BEGIN Dataset entries

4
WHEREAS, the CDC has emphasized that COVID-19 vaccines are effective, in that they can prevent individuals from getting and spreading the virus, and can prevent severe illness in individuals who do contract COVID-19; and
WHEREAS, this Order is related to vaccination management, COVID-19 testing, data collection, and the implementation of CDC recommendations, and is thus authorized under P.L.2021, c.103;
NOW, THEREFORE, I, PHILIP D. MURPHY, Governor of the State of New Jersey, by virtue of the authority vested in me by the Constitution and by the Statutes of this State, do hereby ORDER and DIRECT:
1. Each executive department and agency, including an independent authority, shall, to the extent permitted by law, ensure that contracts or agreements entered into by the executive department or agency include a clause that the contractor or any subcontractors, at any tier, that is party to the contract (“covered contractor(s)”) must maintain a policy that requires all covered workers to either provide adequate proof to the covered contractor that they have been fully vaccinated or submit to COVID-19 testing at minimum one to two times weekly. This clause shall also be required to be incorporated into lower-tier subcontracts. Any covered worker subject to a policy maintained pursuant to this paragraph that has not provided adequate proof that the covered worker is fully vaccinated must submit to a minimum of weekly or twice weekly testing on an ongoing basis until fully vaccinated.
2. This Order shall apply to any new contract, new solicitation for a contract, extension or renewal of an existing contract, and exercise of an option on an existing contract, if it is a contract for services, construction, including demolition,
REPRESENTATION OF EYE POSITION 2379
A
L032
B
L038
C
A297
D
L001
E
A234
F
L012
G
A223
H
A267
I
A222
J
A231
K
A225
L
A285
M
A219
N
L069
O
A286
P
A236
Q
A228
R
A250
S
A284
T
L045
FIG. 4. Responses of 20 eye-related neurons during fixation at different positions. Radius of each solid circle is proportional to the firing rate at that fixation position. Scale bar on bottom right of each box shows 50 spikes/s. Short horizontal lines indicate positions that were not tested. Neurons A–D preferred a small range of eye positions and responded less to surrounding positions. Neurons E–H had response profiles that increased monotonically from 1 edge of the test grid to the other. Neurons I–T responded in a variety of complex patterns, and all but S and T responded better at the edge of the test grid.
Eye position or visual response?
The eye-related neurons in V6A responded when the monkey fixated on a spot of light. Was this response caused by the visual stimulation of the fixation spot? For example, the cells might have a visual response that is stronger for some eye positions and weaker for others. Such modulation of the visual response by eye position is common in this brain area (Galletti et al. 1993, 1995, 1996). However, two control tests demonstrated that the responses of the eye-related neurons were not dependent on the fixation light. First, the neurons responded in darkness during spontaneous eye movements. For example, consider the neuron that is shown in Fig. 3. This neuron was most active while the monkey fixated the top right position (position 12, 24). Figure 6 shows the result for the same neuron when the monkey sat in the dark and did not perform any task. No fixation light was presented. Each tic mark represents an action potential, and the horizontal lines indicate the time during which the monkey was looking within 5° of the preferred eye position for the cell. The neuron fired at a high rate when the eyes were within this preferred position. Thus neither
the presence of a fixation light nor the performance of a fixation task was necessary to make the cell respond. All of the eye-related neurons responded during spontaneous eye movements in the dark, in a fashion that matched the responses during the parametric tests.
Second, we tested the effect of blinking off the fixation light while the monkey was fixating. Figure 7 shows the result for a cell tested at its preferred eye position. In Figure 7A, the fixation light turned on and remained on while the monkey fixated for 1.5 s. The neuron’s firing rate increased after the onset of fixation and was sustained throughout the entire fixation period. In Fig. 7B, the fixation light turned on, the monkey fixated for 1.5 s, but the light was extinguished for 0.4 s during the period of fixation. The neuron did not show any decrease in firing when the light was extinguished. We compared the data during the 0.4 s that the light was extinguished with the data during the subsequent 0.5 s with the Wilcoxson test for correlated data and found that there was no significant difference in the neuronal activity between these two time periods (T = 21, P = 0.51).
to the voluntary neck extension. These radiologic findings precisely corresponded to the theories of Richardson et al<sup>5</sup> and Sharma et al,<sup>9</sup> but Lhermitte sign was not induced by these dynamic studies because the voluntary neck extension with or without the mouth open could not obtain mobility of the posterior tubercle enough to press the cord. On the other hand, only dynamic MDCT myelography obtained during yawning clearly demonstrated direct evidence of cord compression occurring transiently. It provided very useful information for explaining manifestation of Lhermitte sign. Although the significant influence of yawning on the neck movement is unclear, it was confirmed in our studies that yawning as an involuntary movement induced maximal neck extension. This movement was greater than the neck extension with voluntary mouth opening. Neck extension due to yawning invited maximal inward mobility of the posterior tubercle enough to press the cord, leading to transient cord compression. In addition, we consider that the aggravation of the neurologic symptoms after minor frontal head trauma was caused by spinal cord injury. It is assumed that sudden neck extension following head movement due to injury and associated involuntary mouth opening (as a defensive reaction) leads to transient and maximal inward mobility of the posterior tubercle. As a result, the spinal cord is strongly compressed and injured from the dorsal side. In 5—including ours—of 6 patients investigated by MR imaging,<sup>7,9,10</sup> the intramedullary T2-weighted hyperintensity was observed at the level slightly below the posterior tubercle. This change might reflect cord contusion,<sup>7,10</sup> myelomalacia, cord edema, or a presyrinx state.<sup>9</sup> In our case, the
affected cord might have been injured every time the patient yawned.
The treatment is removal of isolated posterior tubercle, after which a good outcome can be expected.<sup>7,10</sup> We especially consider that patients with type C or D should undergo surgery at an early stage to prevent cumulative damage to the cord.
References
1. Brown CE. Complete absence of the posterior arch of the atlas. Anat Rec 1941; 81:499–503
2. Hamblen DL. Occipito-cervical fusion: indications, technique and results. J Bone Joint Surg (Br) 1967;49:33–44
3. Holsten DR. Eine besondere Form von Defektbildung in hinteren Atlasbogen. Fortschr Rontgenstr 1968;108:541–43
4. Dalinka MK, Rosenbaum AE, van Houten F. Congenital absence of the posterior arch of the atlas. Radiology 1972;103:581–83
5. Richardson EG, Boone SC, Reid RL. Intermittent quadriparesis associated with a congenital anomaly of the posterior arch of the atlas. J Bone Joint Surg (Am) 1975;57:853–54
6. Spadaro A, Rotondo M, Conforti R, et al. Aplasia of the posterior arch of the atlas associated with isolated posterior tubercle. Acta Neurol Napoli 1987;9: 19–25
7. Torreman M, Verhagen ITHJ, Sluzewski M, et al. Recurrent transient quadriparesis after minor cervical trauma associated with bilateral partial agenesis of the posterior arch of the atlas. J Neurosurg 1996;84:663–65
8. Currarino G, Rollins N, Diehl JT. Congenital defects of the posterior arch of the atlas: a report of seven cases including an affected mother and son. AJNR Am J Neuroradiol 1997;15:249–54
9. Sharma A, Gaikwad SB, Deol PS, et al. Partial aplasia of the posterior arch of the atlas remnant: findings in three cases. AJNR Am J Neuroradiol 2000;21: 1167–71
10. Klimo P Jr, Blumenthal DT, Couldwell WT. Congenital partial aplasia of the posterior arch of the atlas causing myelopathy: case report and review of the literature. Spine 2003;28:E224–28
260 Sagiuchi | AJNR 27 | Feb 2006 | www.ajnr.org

END Dataset entries

• What you will do: Could you set down every record exactly as given?

• Task response:
4
WHEREAS, the CDC has emphasized that COVID-19 vaccines are effective, in that they can prevent individuals from getting and spreading the virus, and can prevent severe illness in individuals who do contract COVID-19; and
WHEREAS, this Order is related to vaccination management, COVID-19 testing, data collection, and the implementation of CDC recommendations, and is thus authorized under P.L.2021, c.103;
NOW, THEREFORE, I, PHILIP D. MURPHY, Governor of the State of New Jersey, by virtue of the authority vested in me by the Constitution and by the Statutes of this State, do hereby ORDER and DIRECT:
1. Each executive department and agency, including an independent authority, shall, to the extent permitted by law, ensure that contracts or agreements entered into by the executive department or agency include a clause that the contractor or any subcontractors, at any tier, that is party to the contract (“covered contractor(s)”) must maintain a policy that requires all covered workers to either provide adequate proof to the covered contractor that they have been fully vaccinated or submit to COVID-19 testing at minimum one to two times weekly. This clause shall also be required to be incorporated into lower-tier subcontracts. Any covered worker subject to a policy maintained pursuant to this paragraph that has not provided adequate proof that the covered worker is fully vaccinated must submit to a minimum of weekly or twice weekly testing on an ongoing basis until fully vaccinated.
2. This Order shall apply to any new contract, new solicitation for a contract, extension or renewal of an existing contract, and exercise of an option on an existing contract, if it is a contract for services, construction, including demolition,
REPRESENTATION OF EYE POSITION 2379
A
L032
B
L038
C
A297
D
L001
E
A234
F
L012
G
A223
H
A267
I
A222
J
A231
K
A225
L
A285
M
A219
N
L069
O
A286
P
A236
Q
A228
R
A250
S
A284
T
L045
FIG. 4. Responses of 20 eye-related neurons during fixation at different positions. Radius of each solid circle is proportional to the firing rate at that fixation position. Scale bar on bottom right of each box shows 50 spikes/s. Short horizontal lines indicate positions that were not tested. Neurons A–D preferred a small range of eye positions and responded less to surrounding positions. Neurons E–H had response profiles that increased monotonically from 1 edge of the test grid to the other. Neurons I–T responded in a variety of complex patterns, and all but S and T responded better at the edge of the test grid.
Eye position or visual response?
The eye-related neurons in V6A responded when the monkey fixated on a spot of light. Was this response caused by the visual stimulation of the fixation spot? For example, the cells might have a visual response that is stronger for some eye positions and weaker for others. Such modulation of the visual response by eye position is common in this brain area (Galletti et al. 1993, 1995, 1996). However, two control tests demonstrated that the responses of the eye-related neurons were not dependent on the fixation light. First, the neurons responded in darkness during spontaneous eye movements. For example, consider the neuron that is shown in Fig. 3. This neuron was most active while the monkey fixated the top right position (position 12, 24). Figure 6 shows the result for the same neuron when the monkey sat in the dark and did not perform any task. No fixation light was presented. Each tic mark represents an action potential, and the horizontal lines indicate the time during which the monkey was looking within 5° of the preferred eye position for the cell. The neuron fired at a high rate when the eyes were within this preferred position. Thus neither
the presence of a fixation light nor the performance of a fixation task was necessary to make the cell respond. All of the eye-related neurons responded during spontaneous eye movements in the dark, in a fashion that matched the responses during the parametric tests.
Second, we tested the effect of blinking off the fixation light while the monkey was fixating. Figure 7 shows the result for a cell tested at its preferred eye position. In Figure 7A, the fixation light turned on and remained on while the monkey fixated for 1.5 s. The neuron’s firing rate increased after the onset of fixation and was sustained throughout the entire fixation period. In Fig. 7B, the fixation light turned on, the monkey fixated for 1.5 s, but the light was extinguished for 0.4 s during the period of fixation. The neuron did not show any decrease in firing when the light was extinguished. We compared the data during the 0.4 s that the light was extinguished with the data during the subsequent 0.5 s with the Wilcoxson test for correlated data and found that there was no significant difference in the neuronal activity between these two time periods (T = 21, P = 0.51).
to the voluntary neck extension. These radiologic findings precisely corresponded to the theories of Richardson et al<sup>5</sup> and Sharma et al,<sup>9</sup> but Lhermitte sign was not induced by these dynamic studies because the voluntary neck extension with or without the mouth open could not obtain mobility of the posterior tubercle enough to press the cord. On the other hand, only dynamic MDCT myelography obtained during yawning clearly demonstrated direct evidence of cord compression occurring transiently. It provided very useful information for explaining manifestation of Lhermitte sign. Although the significant influence of yawning on the neck movement is unclear, it was confirmed in our studies that yawning as an involuntary movement induced maximal neck extension. This movement was greater than the neck extension with voluntary mouth opening. Neck extension due to yawning invited maximal inward mobility of the posterior tubercle enough to press the cord, leading to transient cord compression. In addition, we consider that the aggravation of the neurologic symptoms after minor frontal head trauma was caused by spinal cord injury. It is assumed that sudden neck extension following head movement due to injury and associated involuntary mouth opening (as a defensive reaction) leads to transient and maximal inward mobility of the posterior tubercle. As a result, the spinal cord is strongly compressed and injured from the dorsal side. In 5—including ours—of 6 patients investigated by MR imaging,<sup>7,9,10</sup> the intramedullary T2-weighted hyperintensity was observed at the level slightly below the posterior tubercle. This change might reflect cord contusion,<sup>7,10</sup> myelomalacia, cord edema, or a presyrinx state.<sup>9</sup> In our case, the
affected cord might have been injured every time the patient yawned.
The treatment is removal of isolated posterior tubercle, after which a good outcome can be expected.<sup>7,10</sup> We especially consider that patients with type C or D should undergo surgery at an early stage to prevent cumulative damage to the cord.
References
1. Brown CE. Complete absence of the posterior arch of the atlas. Anat Rec 1941; 81:499–503
2. Hamblen DL. Occipito-cervical fusion: indications, technique and results. J Bone Joint Surg (Br) 1967;49:33–44
3. Holsten DR. Eine besondere Form von Defektbildung in hinteren Atlasbogen. Fortschr Rontgenstr 1968;108:541–43
4. Dalinka MK, Rosenbaum AE, van Houten F. Congenital absence of the posterior arch of the atlas. Radiology 1972;103:581–83
5. Richardson EG, Boone SC, Reid RL. Intermittent quadriparesis associated with a congenital anomaly of the posterior arch of the atlas. J Bone Joint Surg (Am) 1975;57:853–54
6. Spadaro A, Rotondo M, Conforti R, et al. Aplasia of the posterior arch of the atlas associated with isolated posterior tubercle. Acta Neurol Napoli 1987;9: 19–25
7. Torreman M, Verhagen ITHJ, Sluzewski M, et al. Recurrent transient quadriparesis after minor cervical trauma associated with bilateral partial agenesis of the posterior arch of the atlas. J Neurosurg 1996;84:663–65
8. Currarino G, Rollins N, Diehl JT. Congenital defects of the posterior arch of the atlas: a report of seven cases including an affected mother and son. AJNR Am J Neuroradiol 1997;15:249–54
9. Sharma A, Gaikwad SB, Deol PS, et al. Partial aplasia of the posterior arch of the atlas remnant: findings in three cases. AJNR Am J Neuroradiol 2000;21: 1167–71
10. Klimo P Jr, Blumenthal DT, Couldwell WT. Congenital partial aplasia of the posterior arch of the atlas causing myelopathy: case report and review of the literature. Spine 2003;28:E224–28
260 Sagiuchi | AJNR 27 | Feb 2006 | www.ajnr.org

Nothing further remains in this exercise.